[Page images and extracted text]
..............................
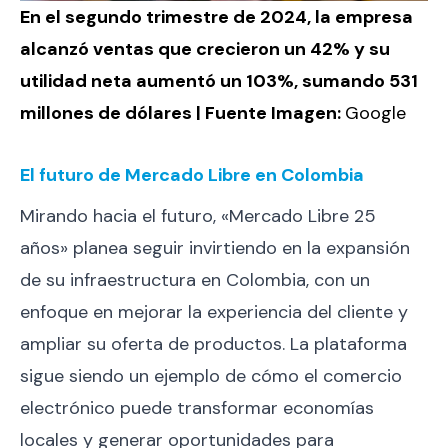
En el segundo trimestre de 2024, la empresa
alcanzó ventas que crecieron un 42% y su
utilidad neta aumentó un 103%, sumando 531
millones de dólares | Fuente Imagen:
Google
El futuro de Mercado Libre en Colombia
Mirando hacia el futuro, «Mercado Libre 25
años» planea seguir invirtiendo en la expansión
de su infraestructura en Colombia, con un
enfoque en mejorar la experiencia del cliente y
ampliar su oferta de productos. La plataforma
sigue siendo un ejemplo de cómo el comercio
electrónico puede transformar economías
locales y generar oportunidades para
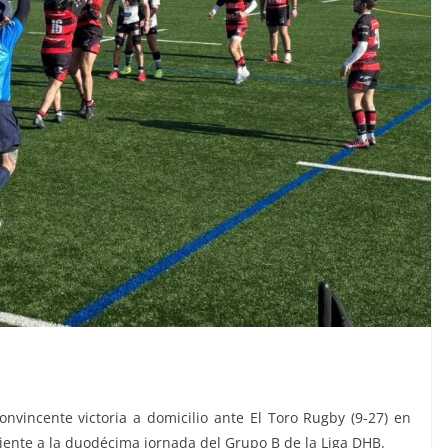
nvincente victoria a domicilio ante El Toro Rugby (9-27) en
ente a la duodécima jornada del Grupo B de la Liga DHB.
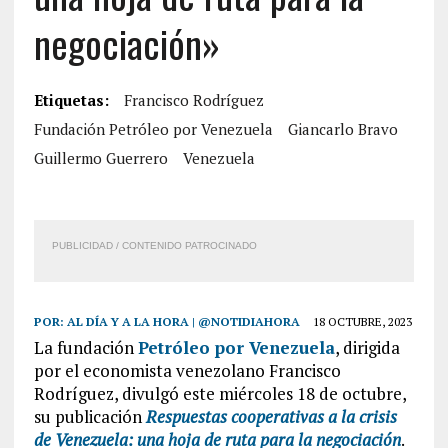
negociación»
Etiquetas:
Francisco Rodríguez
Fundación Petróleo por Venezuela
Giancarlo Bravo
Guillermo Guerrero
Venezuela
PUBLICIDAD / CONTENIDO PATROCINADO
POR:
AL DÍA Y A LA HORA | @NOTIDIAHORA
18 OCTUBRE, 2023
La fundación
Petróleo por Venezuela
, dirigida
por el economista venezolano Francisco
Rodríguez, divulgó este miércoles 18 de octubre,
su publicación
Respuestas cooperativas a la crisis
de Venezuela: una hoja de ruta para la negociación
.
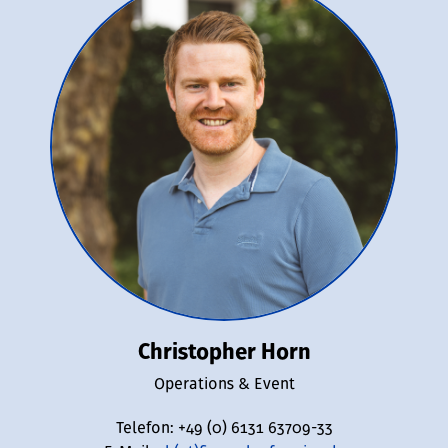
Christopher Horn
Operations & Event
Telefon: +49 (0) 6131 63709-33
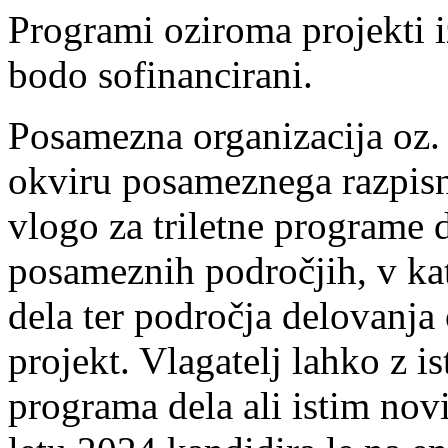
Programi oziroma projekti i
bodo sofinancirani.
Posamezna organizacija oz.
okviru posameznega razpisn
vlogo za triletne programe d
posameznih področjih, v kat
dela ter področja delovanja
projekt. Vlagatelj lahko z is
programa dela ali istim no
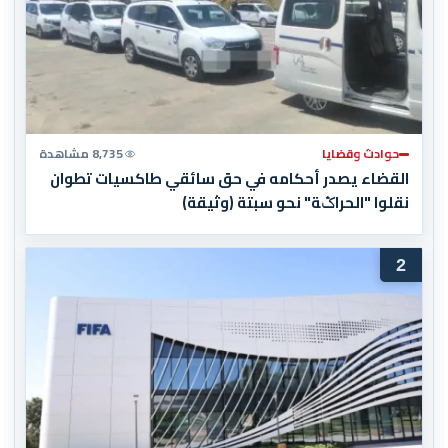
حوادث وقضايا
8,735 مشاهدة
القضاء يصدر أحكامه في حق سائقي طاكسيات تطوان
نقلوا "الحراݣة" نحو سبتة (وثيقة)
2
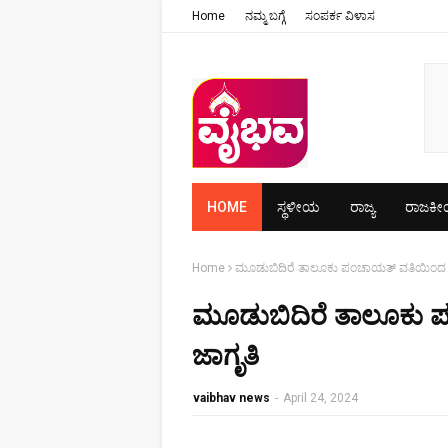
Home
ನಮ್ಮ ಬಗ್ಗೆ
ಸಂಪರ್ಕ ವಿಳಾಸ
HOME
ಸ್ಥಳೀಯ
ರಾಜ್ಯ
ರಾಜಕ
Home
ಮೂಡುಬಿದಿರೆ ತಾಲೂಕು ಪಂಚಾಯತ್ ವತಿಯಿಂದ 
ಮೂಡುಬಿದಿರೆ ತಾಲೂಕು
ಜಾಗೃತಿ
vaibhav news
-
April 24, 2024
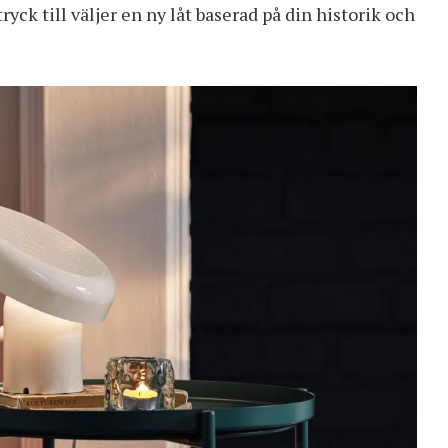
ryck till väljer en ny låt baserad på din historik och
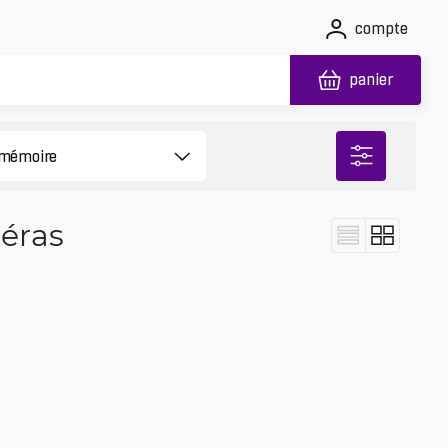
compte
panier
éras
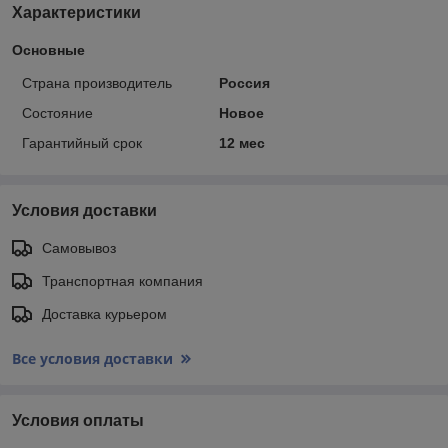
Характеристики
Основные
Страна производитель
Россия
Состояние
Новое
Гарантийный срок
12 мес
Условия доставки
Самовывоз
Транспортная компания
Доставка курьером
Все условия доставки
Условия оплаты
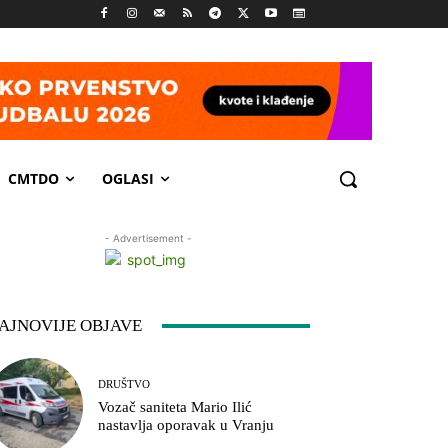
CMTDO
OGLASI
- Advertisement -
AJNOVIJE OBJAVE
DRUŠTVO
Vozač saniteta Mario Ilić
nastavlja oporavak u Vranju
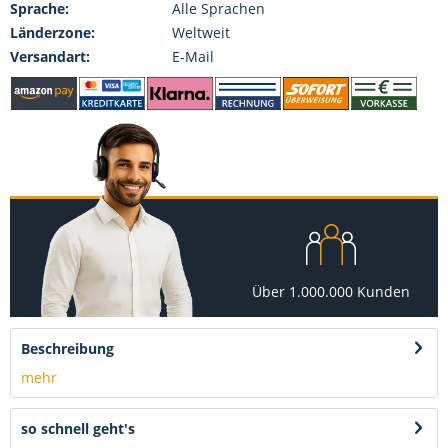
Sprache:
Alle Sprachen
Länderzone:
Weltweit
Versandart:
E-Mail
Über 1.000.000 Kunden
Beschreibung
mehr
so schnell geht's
..............................
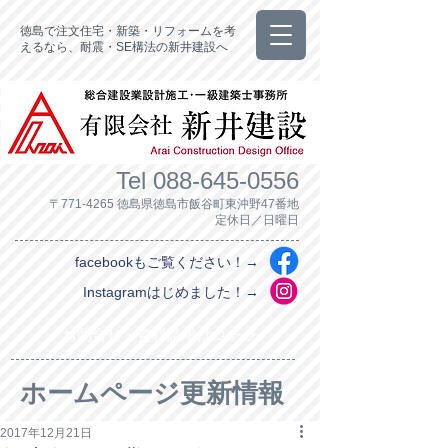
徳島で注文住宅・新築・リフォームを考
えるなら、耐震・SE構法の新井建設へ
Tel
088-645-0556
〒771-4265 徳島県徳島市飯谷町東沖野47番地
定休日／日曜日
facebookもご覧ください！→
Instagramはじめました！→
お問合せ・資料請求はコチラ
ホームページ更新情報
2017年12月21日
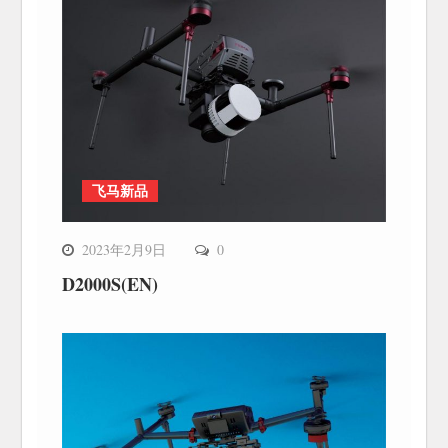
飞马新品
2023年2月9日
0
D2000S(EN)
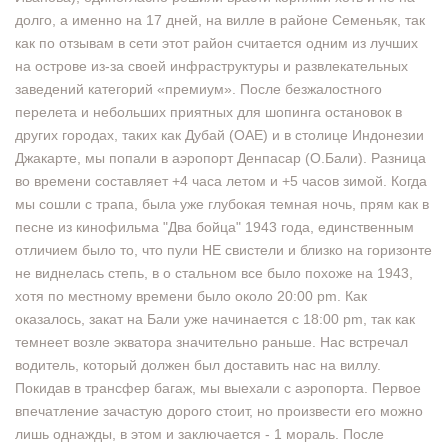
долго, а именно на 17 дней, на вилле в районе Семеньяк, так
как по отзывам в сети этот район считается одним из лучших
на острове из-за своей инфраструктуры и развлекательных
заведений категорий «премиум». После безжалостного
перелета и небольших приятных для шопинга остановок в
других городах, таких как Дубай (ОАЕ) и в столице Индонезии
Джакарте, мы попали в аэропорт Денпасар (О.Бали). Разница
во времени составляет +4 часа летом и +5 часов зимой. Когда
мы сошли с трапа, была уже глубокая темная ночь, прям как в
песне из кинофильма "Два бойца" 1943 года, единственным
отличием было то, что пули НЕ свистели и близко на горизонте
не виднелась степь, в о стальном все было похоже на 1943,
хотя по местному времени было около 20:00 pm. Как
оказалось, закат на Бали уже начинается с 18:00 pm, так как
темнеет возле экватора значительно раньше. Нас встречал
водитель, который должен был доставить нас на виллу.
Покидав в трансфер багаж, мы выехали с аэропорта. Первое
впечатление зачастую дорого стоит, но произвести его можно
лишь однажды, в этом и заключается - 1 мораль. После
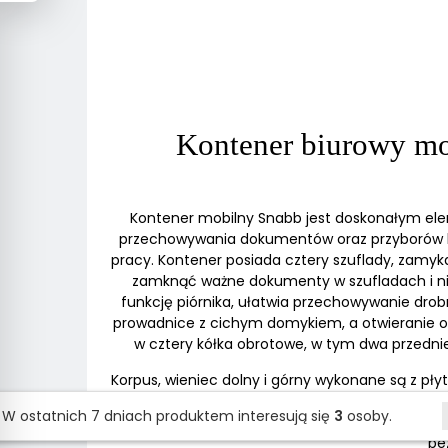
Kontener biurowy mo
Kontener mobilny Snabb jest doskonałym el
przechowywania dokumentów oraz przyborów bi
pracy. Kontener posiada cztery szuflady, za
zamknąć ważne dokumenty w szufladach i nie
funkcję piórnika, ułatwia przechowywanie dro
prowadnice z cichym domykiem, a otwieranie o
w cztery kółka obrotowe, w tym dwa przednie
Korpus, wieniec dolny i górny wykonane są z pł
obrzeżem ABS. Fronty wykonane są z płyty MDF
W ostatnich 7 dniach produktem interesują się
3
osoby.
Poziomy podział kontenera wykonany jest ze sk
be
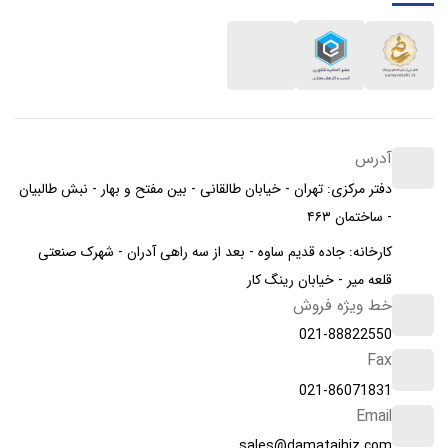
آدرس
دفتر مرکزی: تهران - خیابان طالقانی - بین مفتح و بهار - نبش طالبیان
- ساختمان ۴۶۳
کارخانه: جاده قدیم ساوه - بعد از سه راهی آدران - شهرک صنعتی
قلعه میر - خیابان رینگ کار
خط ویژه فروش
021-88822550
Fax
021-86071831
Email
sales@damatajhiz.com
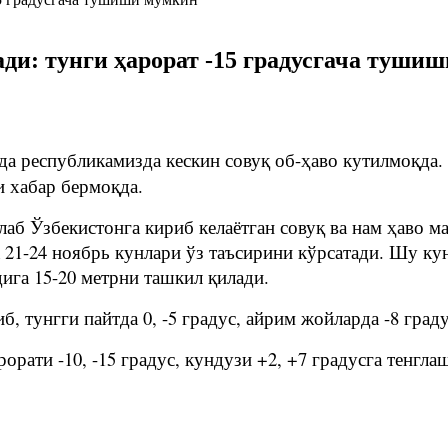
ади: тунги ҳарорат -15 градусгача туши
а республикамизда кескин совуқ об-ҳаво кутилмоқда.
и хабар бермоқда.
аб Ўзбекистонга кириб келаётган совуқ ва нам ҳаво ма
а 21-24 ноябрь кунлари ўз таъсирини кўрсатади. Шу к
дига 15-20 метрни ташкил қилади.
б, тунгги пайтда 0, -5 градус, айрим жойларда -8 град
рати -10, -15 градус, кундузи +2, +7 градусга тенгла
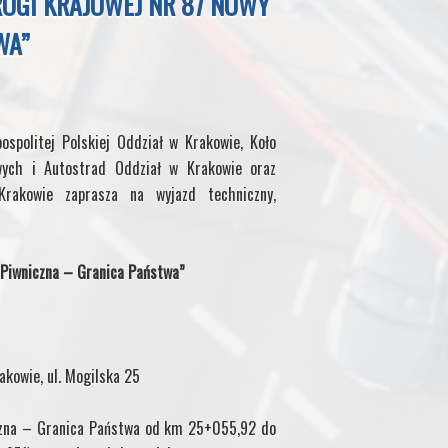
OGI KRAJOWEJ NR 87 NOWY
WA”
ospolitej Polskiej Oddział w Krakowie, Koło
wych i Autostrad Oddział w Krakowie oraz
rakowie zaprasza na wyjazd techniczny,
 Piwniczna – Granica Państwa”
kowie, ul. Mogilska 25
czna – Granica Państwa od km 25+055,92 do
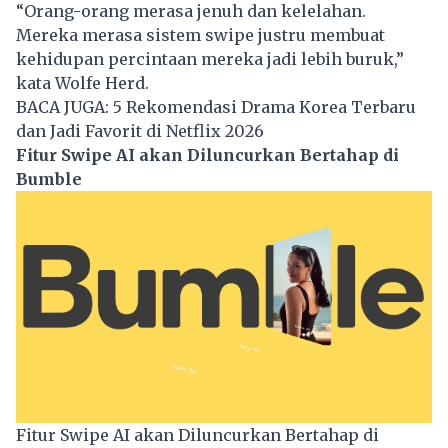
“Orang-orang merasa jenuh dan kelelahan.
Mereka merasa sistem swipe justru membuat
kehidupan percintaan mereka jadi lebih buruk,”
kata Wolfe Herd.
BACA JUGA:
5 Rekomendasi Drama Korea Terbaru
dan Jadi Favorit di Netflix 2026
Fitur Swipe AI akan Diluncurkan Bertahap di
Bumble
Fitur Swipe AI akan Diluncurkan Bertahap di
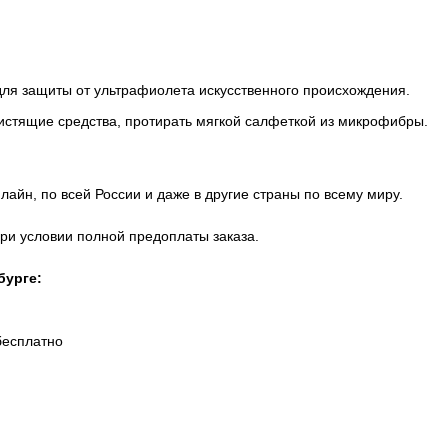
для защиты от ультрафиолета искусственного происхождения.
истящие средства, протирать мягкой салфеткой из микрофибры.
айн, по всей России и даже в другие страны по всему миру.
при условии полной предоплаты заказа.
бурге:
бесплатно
..............................
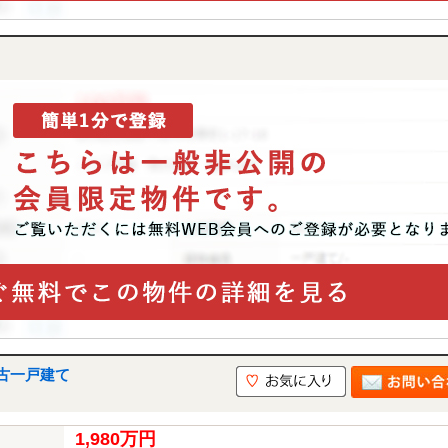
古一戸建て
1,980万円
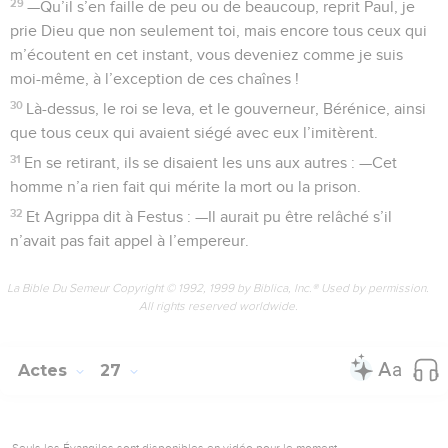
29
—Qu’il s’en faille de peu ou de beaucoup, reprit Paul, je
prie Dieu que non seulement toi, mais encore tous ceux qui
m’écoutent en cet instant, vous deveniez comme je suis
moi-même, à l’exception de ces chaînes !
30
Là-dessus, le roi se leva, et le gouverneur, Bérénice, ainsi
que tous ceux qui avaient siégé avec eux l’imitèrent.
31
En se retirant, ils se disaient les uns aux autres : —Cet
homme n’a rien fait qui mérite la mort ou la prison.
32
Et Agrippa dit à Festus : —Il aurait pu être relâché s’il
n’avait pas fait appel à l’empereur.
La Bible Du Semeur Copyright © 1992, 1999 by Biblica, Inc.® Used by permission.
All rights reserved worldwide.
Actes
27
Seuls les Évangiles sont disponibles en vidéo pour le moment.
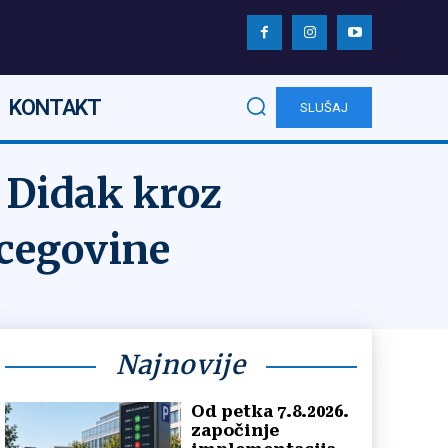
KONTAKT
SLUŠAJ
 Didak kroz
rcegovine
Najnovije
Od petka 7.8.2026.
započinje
..............................
JOB ITEM: Only a number is wanted here: how many lines of the records above include the string "wykonane"?

EXERCISE ANSWER: 2